Pain is a complex symptom experienced by many cancer patients. It affects most aspects of life, and controlling it well can make a great difference in patients’ perception of their diagnosis. The etiology of pain in cancer patients is very heterogeneous. Finding the cause directs the treatment and improves the chances of good pain control. In general, cancer pain syndromes can be divided into acute and chronic. Acute ones are usually direct consequence of invasive diagnostic or therapeutic procedures, but they can less commonly be related to cancer itself. Chronic ones are more likely to be caused by the neoplastic process or by antineoplastic therapy.

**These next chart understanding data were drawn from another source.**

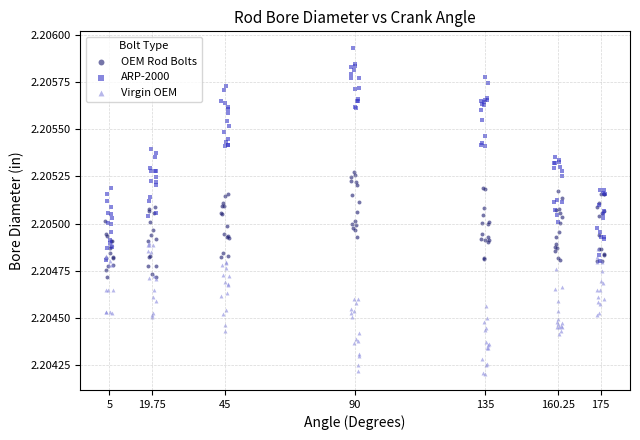

Which series reaches the minimum Y coordinate?

Virgin OEM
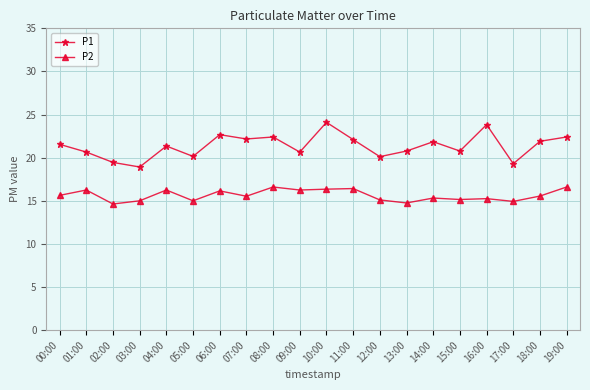

What is the value of the P1 point at the 15th from the left?

21.9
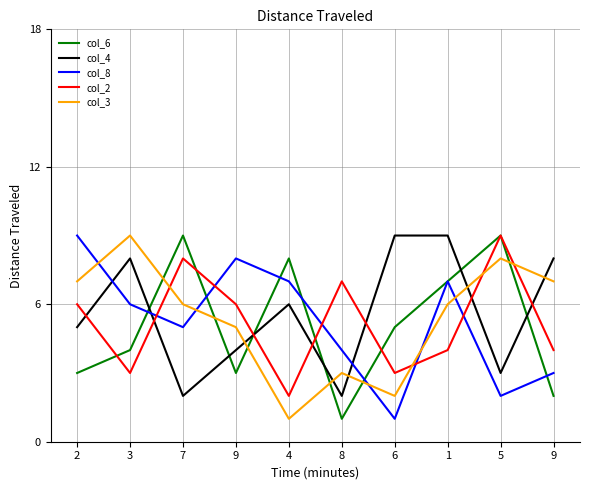

How many series are shown in this chart?

5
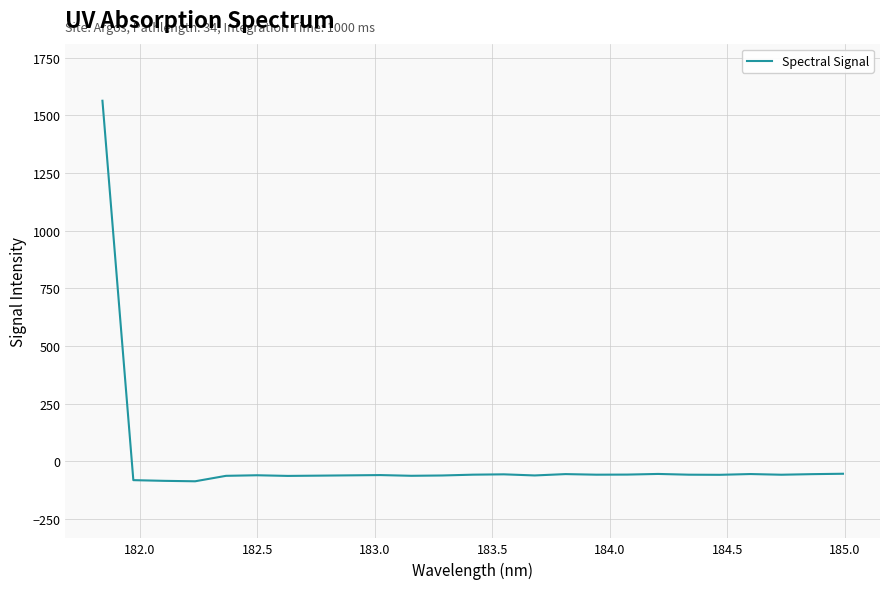

What is the average value?

3.3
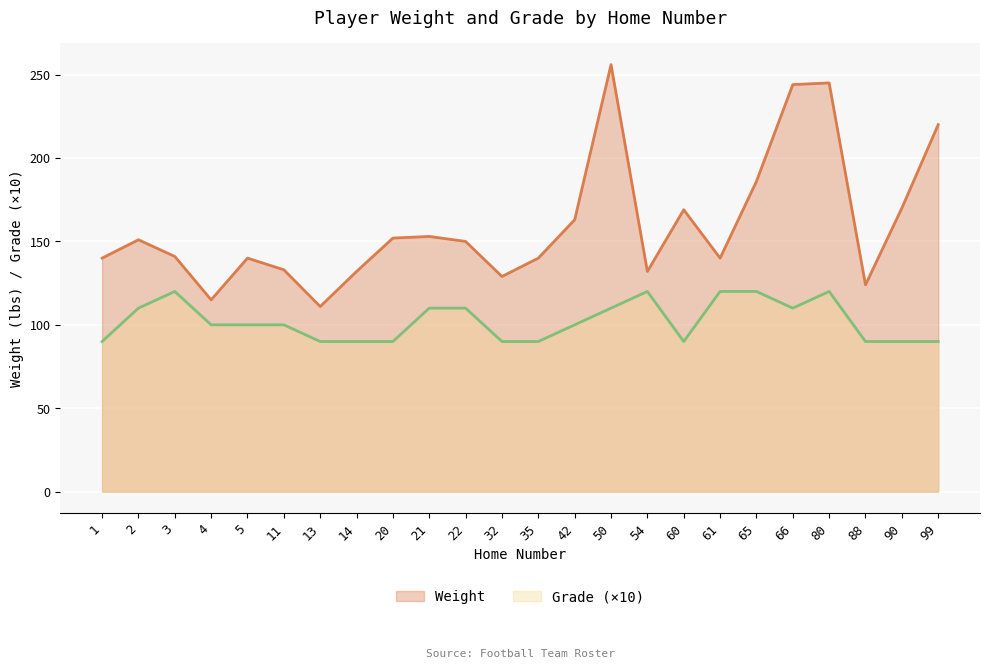

What is the maximum value shown in the chart?

256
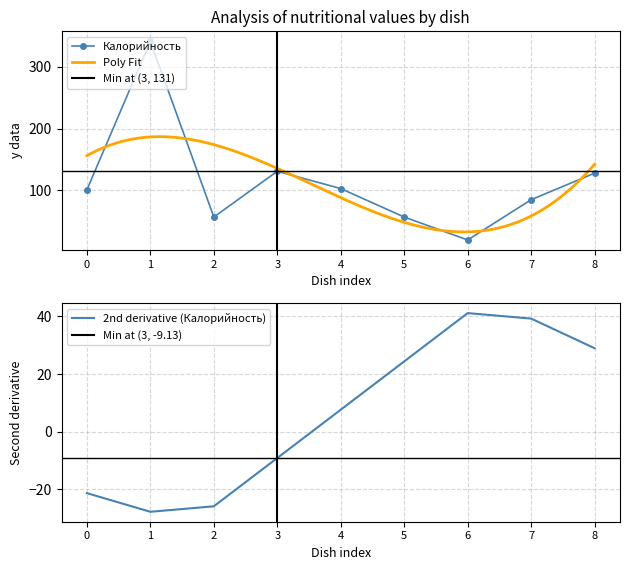

True or false: Калорийность has a value of 41 at 0.

False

Metastatic disease may invade bone, obstruct a hollow viscus, and compress nerve or spinal cord. Radiation treatment may cause fibrosis of nerve or spinal cord. Chemotherapeutic agents may cause peripheral neuropathy or aseptic bone necrosis and predispose to painful opportunistic infections. Surgical treatment leads to acute postoperative pain and may cause deafferentation pain if major nerves or nerve plexi are cut. In any given patient, one or more of these factors may be in play, and more than 50% of cancer patients with pain have more than one source of pain.1
Primary care physicians and oncologists should be able to recognize and treat most cancer-related pain. They should be able to initiate treatment for the more common causes with opioids and nonopioid analgesics. More than 70% of patients can be treated effectively with simple analgesics and adjuvant drugs. Effective pain relief, without intolerable side effects, is occasionally difficult to obtain with the use of conventional analgesics. When this occurs, consultation with a specialist in pain management may be necessary.
DIMENSIONS OF THE PROBLEM
Based on rates from 2008 to 2010, National Cancer Institute estimates that 40.76% of men and women born today will be diagnosed with cancer of all sites at some time during their lifetimes.2 About half of cancer patients experience pain, most commonly caused by their primary cancer. Pain severity is at least moderate for most patients experiencing cancer-related pain. Pain may also persist in long-term cancer survivors. Cancer-related pain adds to mood disturbance and disability in cancer patients.3
In 1982, Daut and Cleeland found that 36% of 286 patients with nonmetastatic cancer reported pain versus 59% of 381 with metastatic disease.4 In 1994, Cleeland and colleagues found that 67% of 1308 outpatients with metastatic cancer had pain, and 62% of those had severe pain. Thirty-six percent reported disability from pain, and 42% of those with pain reported inadequate analgesia.5 Terminal pain, refractory to escalating opioid administration, is a more challenging problem. Depression, uncontrolled pain, the adverse effects of opioids, and fear of pain may precipitate suicidal thoughts or requests for aid in dying.6,7 Pain also adds to the discomfort experienced by those caring for dying patients.